Practices such as Consumer Driven Contracts and concertina versioning for databases help to clarify the relationship between different teams and to decouple database changes from application changes, both of which can help an organisation to gradually move towards a microservices architecture from one based on an older monolithic design.
It is also important to avoid technologies and tools that exist only in Production (I call these ‘Singleton Tools’). Special Production-only tools prevent product teams from owning their service, creating silos between development and the DBA function. Similarly, having database objects that exist only in Production (triggers, agent jobs, backup routines, procedures, indexes, etc.) can prevent a product team from taking ownership of the services they are building.
The microservices approach for building software systems is partly a response to the need for more rapid deployment of discrete software functionality. Microservices typically use a data model that relies on asynchronous data updates, often with eventual consistency rather than immediate consistency, and often using an event-driven pub-sub scheme. A single team ‘owns’ the group of services they develop and operate, and data is generally either kept local to a service (perhaps exposed via an API) or published to the event store, decoupling the service from other services.
Although at first the model looks very different from traditional RDBMS-based applications of the 1990s and 2000s, in fact the premises are familiar, but simply applied at a different scale. Just as most organisations kept database transactions within their organisation and using asynchronous data reconciliation and eventual consistency, so most microservices aim to keep database transactions within their service, relying on event-based messaging to coordinate workflows across multiple services. The event stream is then fundamental to both relational databases and to many microservices systems.

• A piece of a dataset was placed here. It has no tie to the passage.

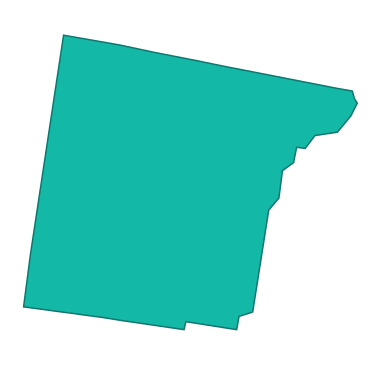 Decatur, Georgia, United States of America (Albers equal-area conic projection), rotated 188°
{"feature_id": "52423323B73642037306772", "entity_name": "Decatur", "entity_type": "district", "adm_level": 2, "iso_a3": "USA", "parent_name": "United States of America", "parent_adm1": "Georgia", "projection": "albers", "projection_center": [-84.677, 30.885], "detail": "fine", "context": "isolated", "style": "filled", "palette": "teal", "viewbox_px": 384, "rotation_deg": 188, "n_neighbors": 0, "source": "geoboundaries", "source_scale": "gbopen_adm2", "svg_char_len": 511}
<svg xmlns="http://www.w3.org/2000/svg" viewBox="0 0 384 384"><g transform="rotate(188 192 192)"><path d="M342.8,54.8L263.3,55.3L242.4,54.9L180.7,54.6L180.0,62.7L128.6,61.9L128.1,75.4L115.2,81.6L113.5,184.9L105.1,198.0L105.4,225.7L95.5,235.2L94.6,250.8L86.0,250.9L78.1,265.0L56.3,271.5L45.3,289.4L40.7,303.0L44.1,307.0L47.3,314.3L48.0,314.3L64.4,314.9L180.6,321.1L204.0,322.6L244.6,324.8L247.3,324.9L284.1,327.5L341.0,329.4L343.3,107.4L342.8,54.8Z" fill="#14b8a6" stroke="#0f766e" stroke-width="1.5"/></g></svg>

To support the microservices approach, new team structures are needed. Taking on board the implications of Conway’s Law, we should set up our teams so that the communication structures map onto the kind of software architecture we know we need: in this case, independent teams, ‘consuming’ certain database management activities as a service. The DBA role probably changes quite radically in terms of its responsibilities and involvement in product evolution, from being part of a central DBA function that reviews every change, to either being part of the product team on a daily basis, or to a ‘DBA-as-a-Service’ behind the scenes, essential to the cultivation and orchestration of a coherent data environment for the business.